29 de julio de 2018

52 AÑOS DE LOS BASTONES LARGOS

Por: luis A. Aubrit

El 29 de julio de 1966, la Policía Federal Argentina, reprimió a los estudiantes que luchaban por defender la autonomía universitaria.

El general Juan Carlos Onganía derrocó el 28 de junio de 1966 al presidente Arturo Illia, dando  inicio a una época que la historia conoce como la 'Revolución Argentina'(1966-1973). Tras tomar el poder,  una de las primeras acciones que realizó el dictador fue tratar de acabar con la autonomía universitaria ya que intentaba que toda institución educativa estuviera controlada y dirigida  por el Gobierno de facto.

Esta medida dictatorial, que significa un brutal atraso del desarrollo científico y académico del país, enfrento a docentes y estudiantes con la dictadura oligárquica que encabezaba Ongania.   

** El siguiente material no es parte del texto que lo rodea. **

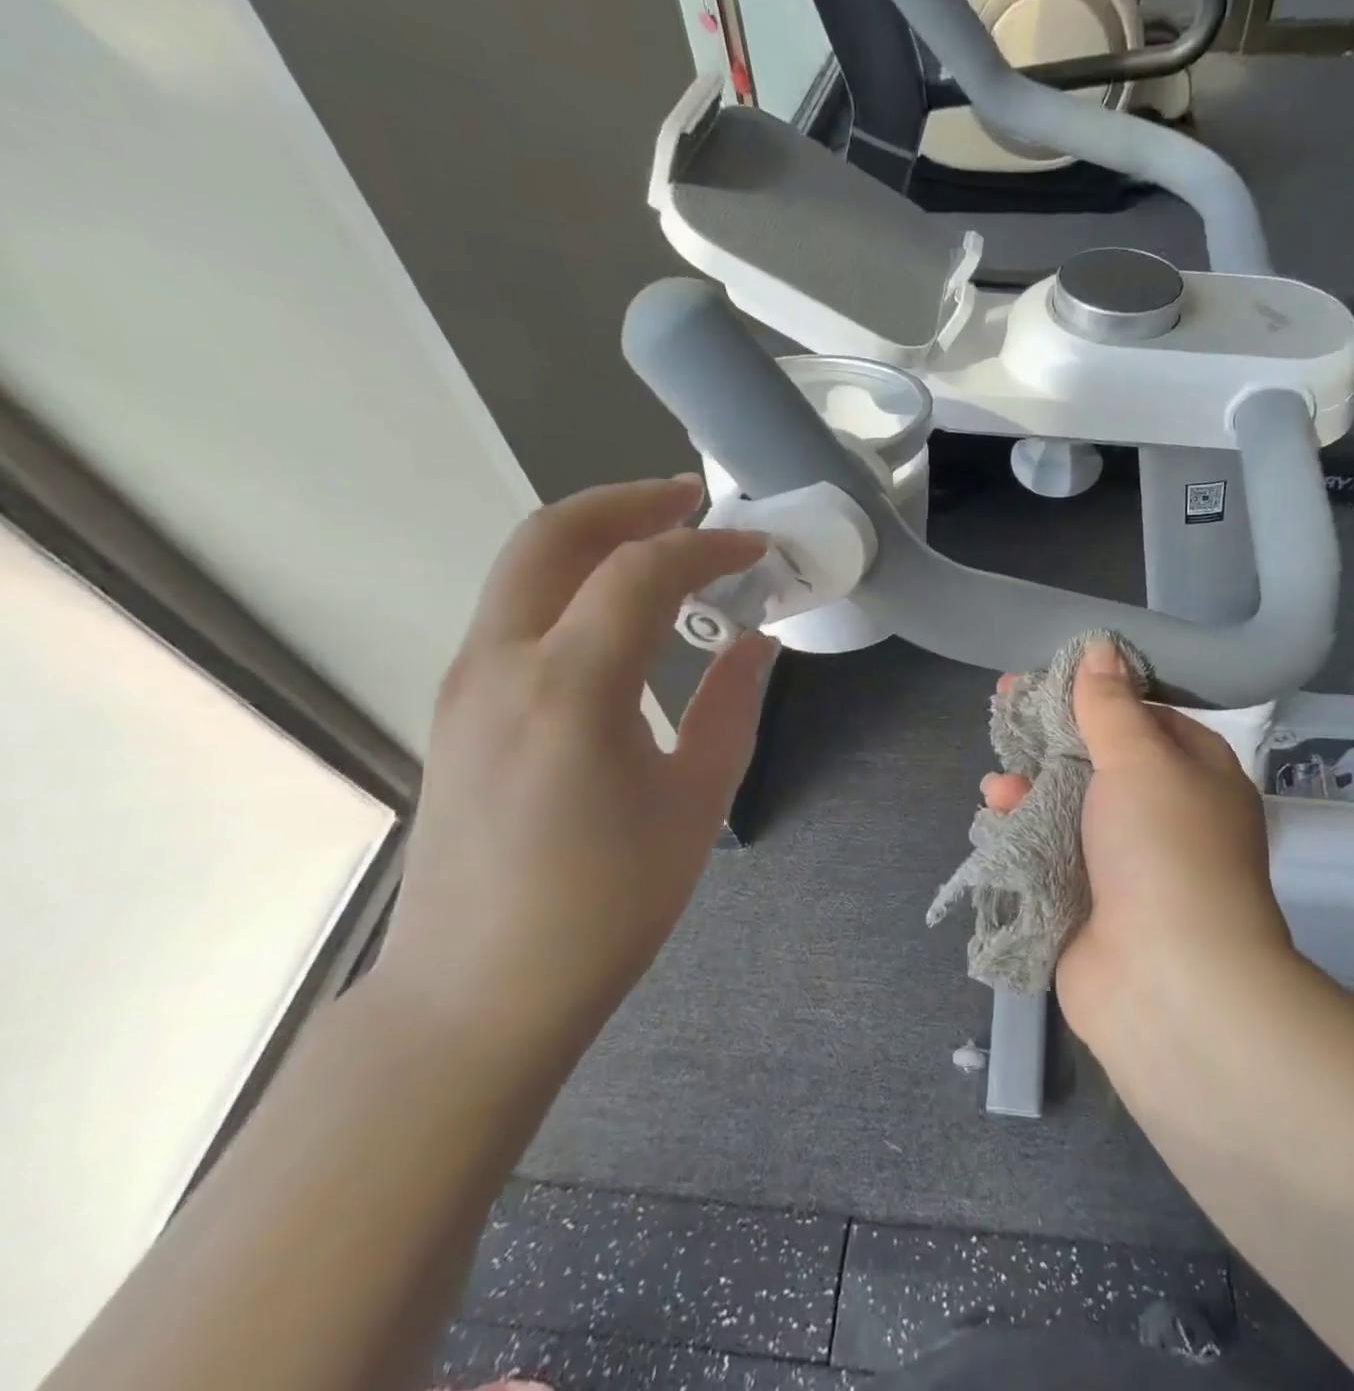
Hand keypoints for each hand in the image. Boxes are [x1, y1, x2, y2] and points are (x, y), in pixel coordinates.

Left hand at [372, 477, 774, 1049]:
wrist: (480, 990)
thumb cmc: (608, 903)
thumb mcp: (695, 801)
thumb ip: (731, 705)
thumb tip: (755, 642)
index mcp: (572, 688)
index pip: (642, 572)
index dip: (707, 547)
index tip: (757, 550)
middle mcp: (503, 664)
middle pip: (555, 535)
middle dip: (630, 502)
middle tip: (692, 500)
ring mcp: (467, 682)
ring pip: (524, 566)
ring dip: (596, 537)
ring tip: (664, 545)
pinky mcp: (458, 707)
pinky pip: (516, 611)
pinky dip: (571, 582)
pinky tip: (619, 614)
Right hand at [982, 641, 1293, 1047]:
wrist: (1168, 983)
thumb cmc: (1165, 849)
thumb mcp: (1141, 759)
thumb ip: (1111, 705)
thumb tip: (1101, 648)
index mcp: (1194, 772)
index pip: (1141, 714)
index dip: (1092, 690)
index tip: (1044, 674)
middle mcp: (1163, 813)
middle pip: (1097, 758)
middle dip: (1049, 738)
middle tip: (1002, 709)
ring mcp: (1125, 861)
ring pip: (1067, 805)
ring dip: (1029, 788)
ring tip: (997, 786)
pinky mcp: (1087, 900)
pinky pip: (1048, 850)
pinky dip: (1022, 832)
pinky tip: (994, 818)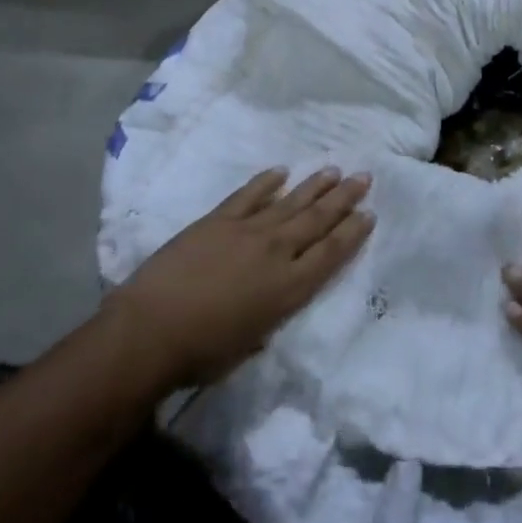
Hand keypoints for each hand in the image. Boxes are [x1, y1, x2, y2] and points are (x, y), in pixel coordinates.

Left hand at [105, 167, 373, 390]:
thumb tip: (272, 302)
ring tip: (333, 170)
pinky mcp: (218, 219)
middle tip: (363, 177)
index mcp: (289, 289)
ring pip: (290, 202)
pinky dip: (266, 181)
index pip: (331, 253)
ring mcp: (247, 231)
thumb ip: (269, 316)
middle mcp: (276, 252)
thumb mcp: (251, 343)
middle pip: (317, 220)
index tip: (369, 213)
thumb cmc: (202, 353)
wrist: (152, 329)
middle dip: (343, 199)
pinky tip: (281, 171)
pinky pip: (249, 194)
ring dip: (314, 186)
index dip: (352, 232)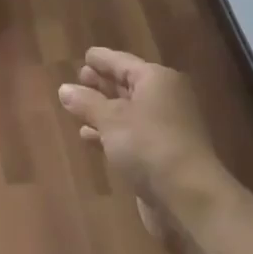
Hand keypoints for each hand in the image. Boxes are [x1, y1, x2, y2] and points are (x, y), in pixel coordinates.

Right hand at [58, 47, 230, 233]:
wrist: (188, 198)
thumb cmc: (148, 145)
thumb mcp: (111, 119)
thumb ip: (86, 102)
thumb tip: (64, 89)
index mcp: (156, 80)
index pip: (123, 61)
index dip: (102, 59)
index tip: (84, 56)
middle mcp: (164, 98)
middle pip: (128, 84)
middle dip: (102, 83)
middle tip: (78, 79)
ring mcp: (164, 127)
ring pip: (128, 111)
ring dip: (103, 110)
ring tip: (76, 107)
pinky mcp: (161, 154)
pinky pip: (130, 134)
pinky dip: (110, 132)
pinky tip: (88, 137)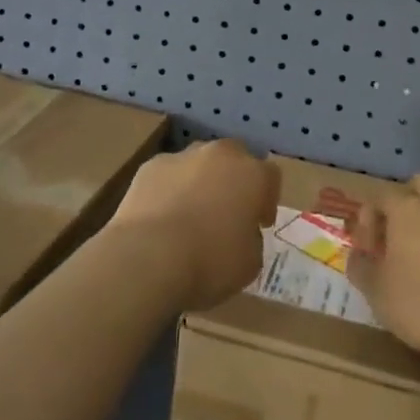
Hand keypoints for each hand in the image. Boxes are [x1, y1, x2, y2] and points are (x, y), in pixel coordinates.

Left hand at [108, 140, 280, 311]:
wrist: (148, 256)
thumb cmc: (209, 262)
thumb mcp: (249, 264)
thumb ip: (252, 240)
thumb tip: (243, 232)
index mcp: (252, 175)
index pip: (270, 175)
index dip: (267, 199)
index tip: (260, 222)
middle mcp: (221, 155)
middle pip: (235, 157)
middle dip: (234, 180)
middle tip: (227, 211)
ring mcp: (183, 156)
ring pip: (199, 162)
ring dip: (201, 181)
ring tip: (190, 214)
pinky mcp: (151, 165)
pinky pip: (168, 174)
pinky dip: (169, 189)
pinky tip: (162, 217)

Ante la resistencia de la comunidad universitaria, Juan Carlos Onganía ordenó el desalojo de las facultades ocupadas por estudiantes y docentes en lo que se conoció como “La noche de los bastones largos”, por los elementos represivos con que fueron heridos cientos de manifestantes.

Uno de los heridos fuel entonces decano de ciencias exactas  de la UBA, Rolando Garcia, quien increpó a los uniformados tratando de imponer su autoridad "¿Cómo se atreve a cometer este atropello? Todavía soy el decano de esta casa de estudios". Por toda respuesta, recibió un bastonazo en la cabeza que le produjo una seria herida. Ante la repetición del reto del docente, recibió otro bastonazo que le quebró un dedo cuando intento protegerse del golpe.

La noche de los bastones largos, marcó el inicio de un periodo de decadencia educativa y científica que se prolongaría por siete años. Muchos docentes y científicos decidieron, a partir de esa acción de ruptura con la comunidad académica, emigrar del país.

Esa trágica noche se produjeron 400 detenciones y cientos de heridos, algunos de gravedad. Más de 700 docentes, dejaron sus cargos y 300 emigraron a otras universidades del mundo

La acción, tuvo repercusiones internacionales. El New York Times, publicó el 30 de julio de 1966 una carta de  Warren Ambrose, profesor de Matemática en el MIT (Instituto Tecnológico de Massachusetts) –primer nivel mundial– y en la UBA (Universidad de Buenos Aires).

"Entonces entró la policía. Me han dicho que forzaron las puertas… Lo primero que escuché fueron bombas de gas lacrimógeno…Luego llegaron soldados que nos ordenaron, a gritos, pasar a una de las aulas grandes, donde se nos hizo permanecer de pie, contra la pared, rodeados por soldados con pistolas, todos gritando brutalmente, estimulados por lo que estaban haciendo: se diría que estaban emocionalmente preparados para ejercer violencia contra nosotros… Luego, a los alaridos, nos agarraron a uno por uno y nos empujaron hacia la salida del edificio… Nos hicieron pasar entre una doble fila de soldados, colocados a una distancia de diez pies entre sí (unos tres metros), que nos pegaban con palos o culatas de rifles y nos pateaban rudamente en cualquier parte del cuerpo. Yo fui golpeado en la cabeza y en el cuerpo…

Esta humillación fue sufrida por todos nosotros: mujeres, profesores distinguidos, el decano, el vicedecano, auxiliares, docentes y estudiantes. Muchos, seriamente lastimados… Lo ocurrido parece reflejar el odio del actual gobierno por los universitarios. Odio para mí incomprensible, ya que forman un magnífico grupo que trata de construir una atmósfera universitaria similar a la de las universidades norteamericanas. Esta conducta va a retrasar seriamente el desarrollo del país".

Sin dudas, lanoche de los bastones largos, fue “la primer incisión de la amputación académica” que produciría la dictadura feroz de 1976 y de la que aún no podemos reponernos totalmente, a pesar de los esfuerzos de los gobiernos de 2003 a 2015.